[Images with located body landmarks]

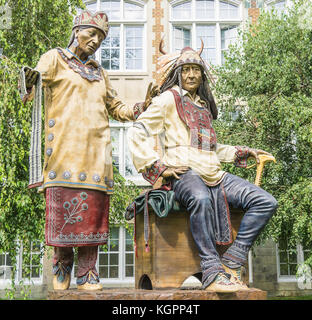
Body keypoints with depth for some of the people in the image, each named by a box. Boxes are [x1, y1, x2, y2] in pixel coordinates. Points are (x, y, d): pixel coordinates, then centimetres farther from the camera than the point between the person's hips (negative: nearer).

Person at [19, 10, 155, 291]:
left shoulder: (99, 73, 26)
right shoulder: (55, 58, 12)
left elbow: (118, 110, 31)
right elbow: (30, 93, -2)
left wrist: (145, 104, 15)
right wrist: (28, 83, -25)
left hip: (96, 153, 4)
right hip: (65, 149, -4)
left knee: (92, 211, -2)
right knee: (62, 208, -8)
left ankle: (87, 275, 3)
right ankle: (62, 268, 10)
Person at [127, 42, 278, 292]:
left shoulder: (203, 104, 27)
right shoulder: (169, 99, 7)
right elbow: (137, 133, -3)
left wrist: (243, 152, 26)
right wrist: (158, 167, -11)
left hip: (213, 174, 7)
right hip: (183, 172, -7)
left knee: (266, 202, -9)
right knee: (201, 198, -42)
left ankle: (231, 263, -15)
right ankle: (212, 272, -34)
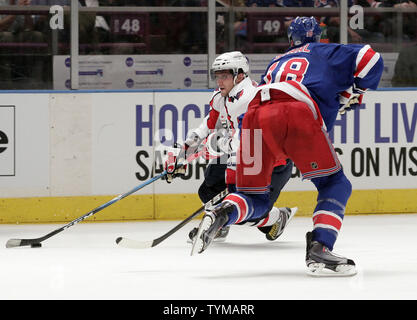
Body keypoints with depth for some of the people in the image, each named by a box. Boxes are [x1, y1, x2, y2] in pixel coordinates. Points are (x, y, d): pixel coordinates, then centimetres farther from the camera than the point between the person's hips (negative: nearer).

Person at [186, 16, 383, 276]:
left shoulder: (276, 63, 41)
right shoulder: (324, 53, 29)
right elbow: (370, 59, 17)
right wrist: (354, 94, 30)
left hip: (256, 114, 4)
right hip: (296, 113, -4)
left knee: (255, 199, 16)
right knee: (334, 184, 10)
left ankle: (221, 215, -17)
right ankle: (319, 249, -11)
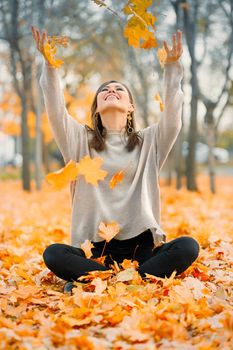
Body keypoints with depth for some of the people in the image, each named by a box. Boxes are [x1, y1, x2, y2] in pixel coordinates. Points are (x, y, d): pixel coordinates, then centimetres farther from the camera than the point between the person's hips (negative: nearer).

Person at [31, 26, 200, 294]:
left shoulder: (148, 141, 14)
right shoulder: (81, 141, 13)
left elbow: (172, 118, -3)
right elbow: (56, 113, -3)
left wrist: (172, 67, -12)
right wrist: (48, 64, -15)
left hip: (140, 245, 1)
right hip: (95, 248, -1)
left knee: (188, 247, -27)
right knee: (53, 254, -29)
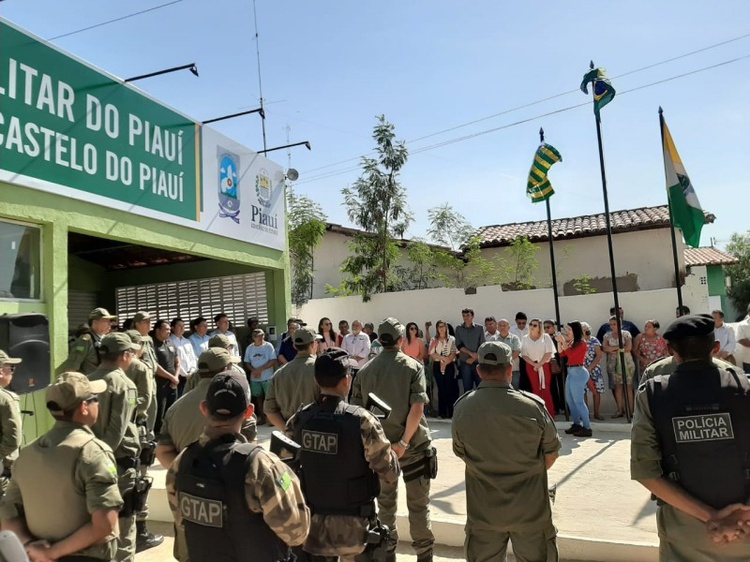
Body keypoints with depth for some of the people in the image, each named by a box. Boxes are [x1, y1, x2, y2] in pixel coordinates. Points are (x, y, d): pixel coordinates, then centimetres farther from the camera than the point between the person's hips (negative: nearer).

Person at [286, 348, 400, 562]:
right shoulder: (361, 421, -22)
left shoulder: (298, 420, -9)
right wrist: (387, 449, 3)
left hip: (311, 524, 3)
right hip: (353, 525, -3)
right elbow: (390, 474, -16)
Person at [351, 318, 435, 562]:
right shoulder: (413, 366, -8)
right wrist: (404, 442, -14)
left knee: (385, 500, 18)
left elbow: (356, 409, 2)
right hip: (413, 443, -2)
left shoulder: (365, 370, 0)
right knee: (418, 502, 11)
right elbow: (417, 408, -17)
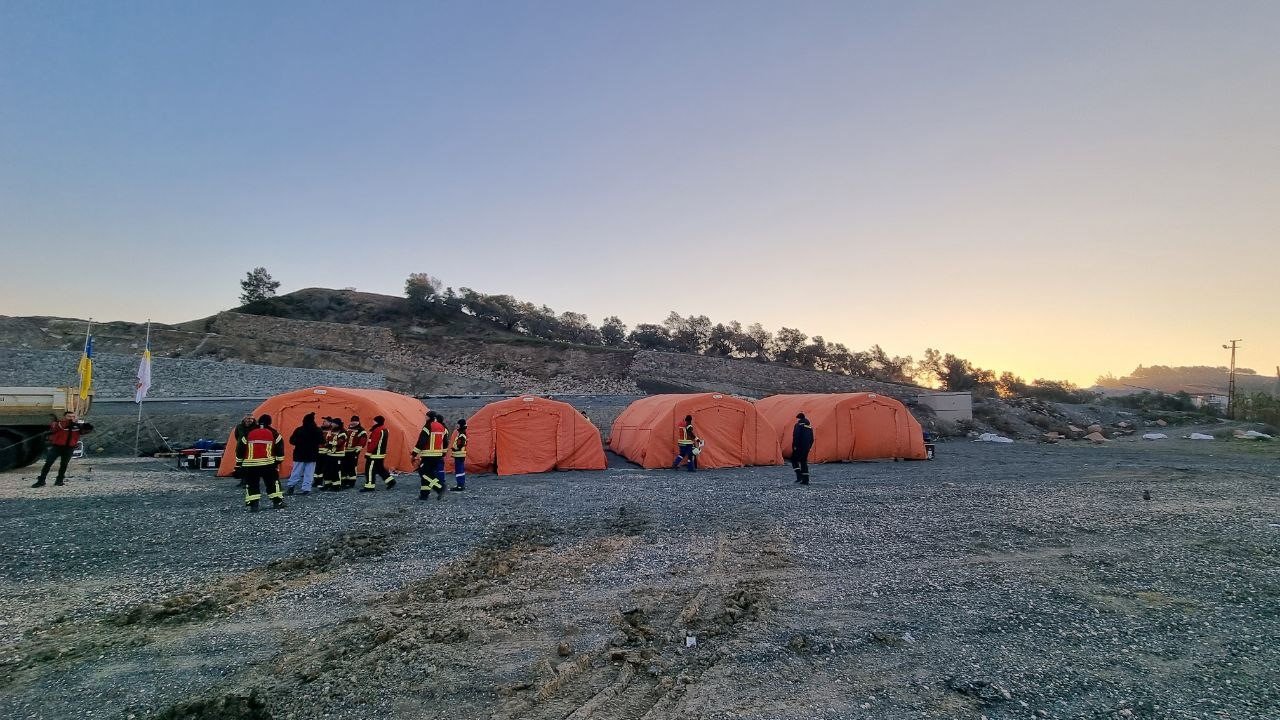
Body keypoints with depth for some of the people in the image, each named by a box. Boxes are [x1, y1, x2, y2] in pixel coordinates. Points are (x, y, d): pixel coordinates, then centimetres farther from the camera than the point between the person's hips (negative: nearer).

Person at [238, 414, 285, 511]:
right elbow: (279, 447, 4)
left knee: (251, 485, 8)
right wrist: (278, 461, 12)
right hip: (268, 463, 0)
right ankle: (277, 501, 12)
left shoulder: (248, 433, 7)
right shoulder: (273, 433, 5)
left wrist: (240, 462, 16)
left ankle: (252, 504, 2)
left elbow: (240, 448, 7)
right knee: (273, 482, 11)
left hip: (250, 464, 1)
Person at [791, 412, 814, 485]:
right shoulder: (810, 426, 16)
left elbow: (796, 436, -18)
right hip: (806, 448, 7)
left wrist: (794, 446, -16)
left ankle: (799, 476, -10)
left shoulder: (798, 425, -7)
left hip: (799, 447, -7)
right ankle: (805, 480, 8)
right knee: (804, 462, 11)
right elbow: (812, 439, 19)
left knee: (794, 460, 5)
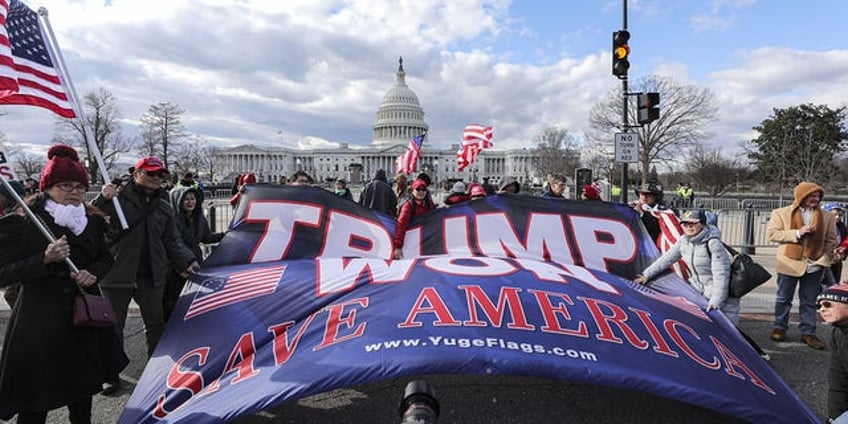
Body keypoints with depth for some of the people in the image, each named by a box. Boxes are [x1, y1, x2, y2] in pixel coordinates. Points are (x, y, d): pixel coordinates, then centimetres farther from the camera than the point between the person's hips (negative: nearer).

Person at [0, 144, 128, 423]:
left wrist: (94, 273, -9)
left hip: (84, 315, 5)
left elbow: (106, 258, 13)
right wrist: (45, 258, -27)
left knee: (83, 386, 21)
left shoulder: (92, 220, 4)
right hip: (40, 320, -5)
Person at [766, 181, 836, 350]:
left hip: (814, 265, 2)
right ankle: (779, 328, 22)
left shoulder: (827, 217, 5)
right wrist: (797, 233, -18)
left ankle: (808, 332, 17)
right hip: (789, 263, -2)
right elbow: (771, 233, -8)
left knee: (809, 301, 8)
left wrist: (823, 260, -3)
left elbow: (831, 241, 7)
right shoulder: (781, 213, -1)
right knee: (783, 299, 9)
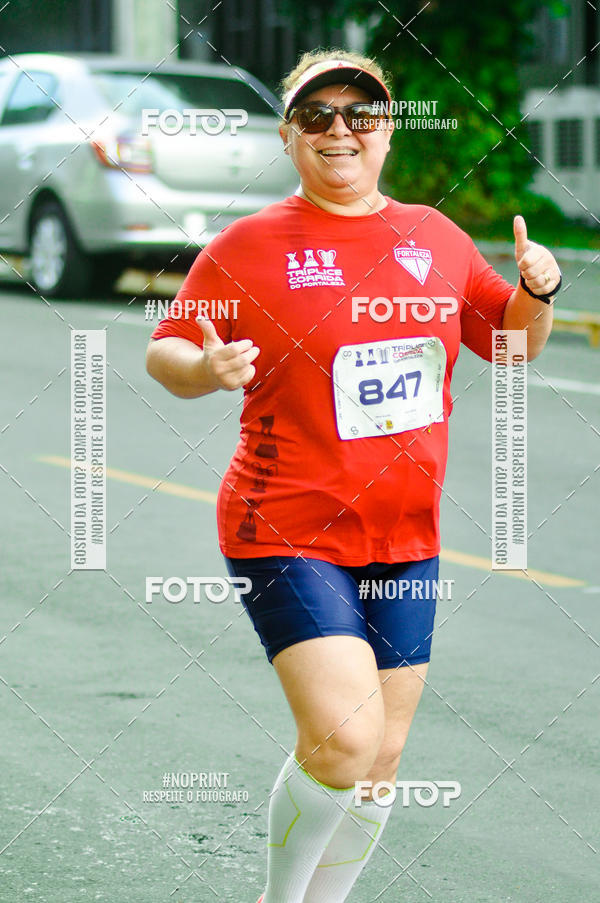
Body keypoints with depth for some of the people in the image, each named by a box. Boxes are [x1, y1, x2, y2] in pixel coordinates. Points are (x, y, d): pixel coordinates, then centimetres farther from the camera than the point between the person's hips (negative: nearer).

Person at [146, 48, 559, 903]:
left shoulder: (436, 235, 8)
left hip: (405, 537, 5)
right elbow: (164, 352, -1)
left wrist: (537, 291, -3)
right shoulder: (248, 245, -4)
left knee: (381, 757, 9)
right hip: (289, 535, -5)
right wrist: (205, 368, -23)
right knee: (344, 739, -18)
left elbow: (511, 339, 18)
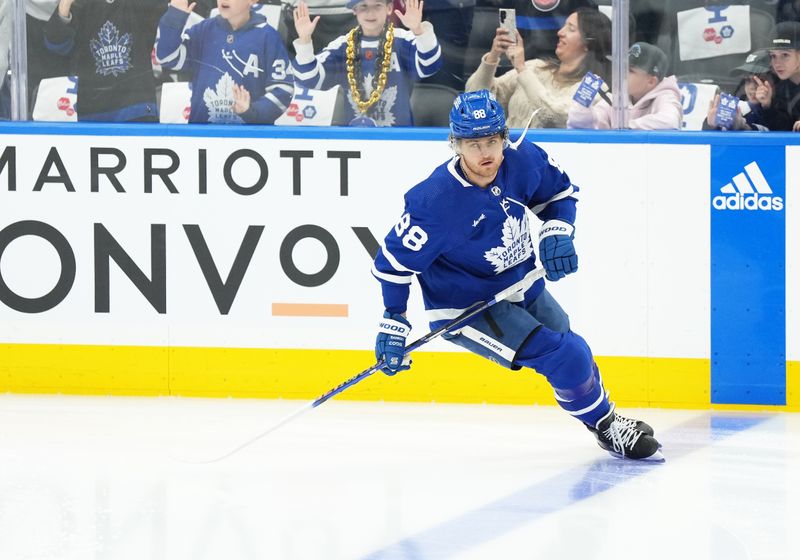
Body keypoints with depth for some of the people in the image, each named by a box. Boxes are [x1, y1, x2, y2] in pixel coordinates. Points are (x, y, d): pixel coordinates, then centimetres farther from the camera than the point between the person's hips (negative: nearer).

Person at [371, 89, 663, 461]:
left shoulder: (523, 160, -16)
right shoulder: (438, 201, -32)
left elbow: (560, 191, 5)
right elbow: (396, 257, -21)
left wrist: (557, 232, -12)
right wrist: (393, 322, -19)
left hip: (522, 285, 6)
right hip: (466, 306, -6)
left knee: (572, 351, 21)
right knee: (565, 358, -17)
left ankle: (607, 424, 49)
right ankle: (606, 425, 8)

[Task to carry out]
Rewrite all the records above as a single numbered list with one line per item, omitting blank lines. Leave the pictures out of the answer.

[Response]
1. Body keypoints with depth for some of the people in the image, each named by a box. Boxes are [x1, y1, x2, y2] in pixel coordinates. Points are (x, y, d): pixel coordinates, then centimetres farther from the camera than the point between the person's hips (negative: nearer).
2. Person at [19, 10, 155, 291]:
3. left shoulder: (99, 73, 26)
4. right shoulder: (55, 58, 12)
5. left elbow: (118, 110, 31)
6. right elbow: (30, 93, -2)
7. left wrist: (145, 104, 15)
8. right wrist: (28, 83, -25)
9. left hip: (96, 153, 4)
10. right hip: (65, 149, -4)
11. left knee: (92, 211, -2)
12. right knee: (62, 208, -8)
13. left ankle: (87, 275, 3)
14. right ankle: (62, 268, 10)
15. Person at [127, 42, 278, 292]:
16. left shoulder: (203, 104, 27)
17. right shoulder: (169, 99, 7)
18. right elbow: (137, 133, -3)
19. left wrist: (243, 152, 26)
20. right wrist: (158, 167, -11)
21. left hip: (213, 174, 7)
22. right hip: (183, 172, -7)
23. left knee: (266, 202, -9)
24. right knee: (201, 198, -42)
25. left ankle: (231, 263, -15)
26. right ankle: (212, 272, -34)
27. Body keypoints with depth for some of the people in the image, each named by a box. Boxes are [x1, y1, x2, y2] in pixel coordinates. Points are (x, y, d): pixel coordinates, then centimetres farther from the camera than the point between the person's hips (negative: nearer).
28. Person at [186, 16, 383, 276]:
29. left shoulder: (276, 63, 41)
30. right shoulder: (324, 53, 29)
31. right elbow: (370, 59, 17)
32. right wrist: (354, 94, 30)
33. left hip: (256, 114, 4)
34. right hip: (296, 113, -4)
35. left knee: (255, 199, 16)
36. right knee: (334, 184, 10)
37. left ankle: (221, 215, -17)
38. right ankle: (319, 249, -11)
39. Body keypoints with depth for some of the people in the image, each named by a box. Boxes are [x1, y1, x2, y2] in pixel coordinates. Points are (x, y, d): pixel coordinates, then centimetres farther from the camera than the point between the person's hips (negative: nearer).
40. Person at [31, 26, 200, 294]:
41. left shoulder: (148, 141, 14)
42. right shoulder: (81, 141, 13)
43. left elbow: (172, 118, -3)
44. right elbow: (56, 113, -3)
45. left wrist: (172, 67, -12)
46. right wrist: (48, 64, -15)
47. left hip: (140, 245, 1)
48. right hip: (95, 248, -1)
49. left knee: (188, 247, -27)
50. right knee: (53, 254, -29)
51. Body keypoints with depth for some of the people in the image, each named by a box. Boxes are [x1, y1, x2, y2] in pixel coordinates. Points are (x, y, d): pixel coordinates, then centimetres farther from the camera than the point between the person's hips (negative: nearer).
52. Person at [286, 348, 400, 562]:
53. right shoulder: (361, 421, -22)
54. left shoulder: (298, 420, -9)
55. right wrist: (387, 449, 3)
56. left hip: (311, 524, 3)
57. right hip: (353, 525, -3)
58. right elbow: (390, 474, -16)
59. Person at [351, 318, 435, 562]:
60. right shoulder: (413, 366, -8)
61. right wrist: (404, 442, -14)
62. left knee: (385, 500, 18)
63. left elbow: (356, 409, 2)
64. right hip: (413, 443, -2)
65. left shoulder: (365, 370, 0)
66. right knee: (418, 502, 11)
67. right elbow: (417, 408, -17)
68. Body keypoints with depth for some of the people in the image, each named by a box. Boxes are [x1, y1, x2, y2] in pixel coordinates. Points are (x, y, d): pixel coordinates, then centimetres farther from the camera than the point between the person's hips (negative: nearer).
69. Person at [238, 414, 285, 511]:
70. right elbow: (279, 447, 4)
71. left knee: (251, 485, 8)
72. right wrist: (278, 461, 12)
73. right hip: (268, 463, 0)
74. right ankle: (277, 501, 12)
75. left shoulder: (248, 433, 7)
76. right shoulder: (273, 433, 5)
77. left wrist: (240, 462, 16)
78. left ankle: (252, 504, 2)
79. left elbow: (240, 448, 7)
80. right knee: (273, 482, 11)
81. left hip: (250, 464, 1)
82. Person at [791, 412, 814, 485]:
83. right shoulder: (810, 426, 16)
84. left elbow: (796, 436, -18)
85. right hip: (806, 448, 7)
86. left wrist: (794, 446, -16)
87. left ankle: (799, 476, -10)
88. left shoulder: (798, 425, -7)
89. left hip: (799, 447, -7)
90. right ankle: (805, 480, 8)
91. right knee: (804, 462, 11)
92. right elbow: (812, 439, 19)
93. left knee: (794, 460, 5)
94. Body keypoints with depth for some of the people in the image, each named by a box. Boxes are [x1, y1, x2, y2] in pixel coordinates. Points are (x, y, d): pixel coordinates, then centimetres farther from the camera than the point between the person's hips (negative: nearer).
95. Person at [0, 144, 128, 423]:
96. left wrist: (94, 273, -9)
97. left hip: (84, 315, 5)
98. left elbow: (106, 258, 13)
99. right wrist: (45, 258, -27)
100. left knee: (83, 386, 21)
101. left shoulder: (92, 220, 4)
102. right hip: (40, 320, -5)
103. Person at [766, 181, 836, 350]:
104. left hip: (814, 265, 2)
105. right ankle: (779, 328, 22)
106. left shoulder: (827, 217, 5)
107. right wrist: (797, 233, -18)
108. left ankle: (808, 332, 17)
109. right hip: (789, 263, -2)
110. right elbow: (771, 233, -8)
111. left knee: (809, 301, 8)
112. left wrist: (823, 260, -3)
113. left elbow: (831, 241, 7)
114. right shoulder: (781, 213, -1)
115. right knee: (783, 299, 9)
116. Body keypoints with depth for some of the people in the image, each named by a box. Boxes are [x1, y1, x2, y2] in pixel coordinates. Points are (x, y, d): pixel coordinates, then centimetres farther from the camera than the point between the person's hips (negative: nearer).
117. Person at [146, 48, 559, 903]:
118. left shoulder: (436, 235, 8)
119. left hip: (405, 537, 5)
120. right elbow: (164, 352, -1)
121. left wrist: (537, 291, -3)
122. right shoulder: (248, 245, -4)
123. left knee: (381, 757, 9)
124. right hip: (289, 535, -5)
125. right wrist: (205, 368, -23)
126. right knee: (344, 739, -18)
127. left elbow: (511, 339, 18)
128. Body keypoints with depth for some of the people in the image, each named by a box. Boxes are [x1, y1, x2, y2] in pixel coordinates. Points are (x, y, d): pixel coordinates, then centimetres farther from the camera than the point between the person's hips (negative: nearer).
129. Person at [371, 89, 663, 461]:
130. left shoulder: (523, 160, -16)
131. right shoulder: (438, 201, -32)
132. left elbow: (560, 191, 5)
133. right elbow: (396, 257, -21)
134. left wrist: (557, 232, -12)
135. right wrist: (393, 322, -19)
136. left hip: (522, 285, 6)
137. right hip: (466, 306, -6)
138. left knee: (572, 351, 21)
139. right knee: (565, 358, -17)
140. left ankle: (607, 424, 49)
141. right ankle: (606, 425, 8)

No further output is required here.